I appreciate that plaintiff will have considerable difficulty bearing the burden of persuasion linking the general stresses McNeil's children reported, and which the doctor relied upon, to the immediate cause of her death. To deny proximate cause on this basis, however, would require testimony from an expert stating that her death could not result from those general stressors. The defense, however, did not provide any expert's opinion to contradict plaintiff's. The unchallenged testimony of plaintiff's expert thus provides sufficient evidence of causation for a prima facie case of intentional tort. His credibility is not a matter for this court to determine. Rather, this court must decide defendants' motion for summary judgment by viewing the evidence in a light most favorable to the nonmoving party. Moreover, tort law does not require that defendant's actions be the only cause of McNeil's death.Murphy v. Carrollton Mfg.

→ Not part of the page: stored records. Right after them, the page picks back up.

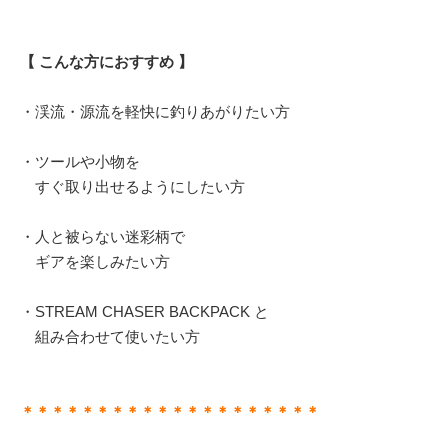
【 こんな方におすすめ 】
・渓流・源流を軽快に釣りあがりたい方
・ツールや小物を
すぐ取り出せるようにしたい方
・人と被らない迷彩柄で
ギアを楽しみたい方
・STREAM CHASER BACKPACK と
組み合わせて使いたい方
＊＊＊＊＊＊＊＊＊＊＊＊＊＊＊＊＊＊＊＊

Co. (1991), 61 Ohio St.3d 585,575 N.E.2d 828.
Convinced that plaintiff has established the elements of a claim of intentional infliction of emotional distress sufficient to defeat a motion for summary judgment, I would reverse the trial court's decision granting summary judgment in favor of the defendant.
1 Defendant claims, rather, that it never implemented such a policy, although defendant provides no evidence that its supervisory staff were instructed to reject the written policy.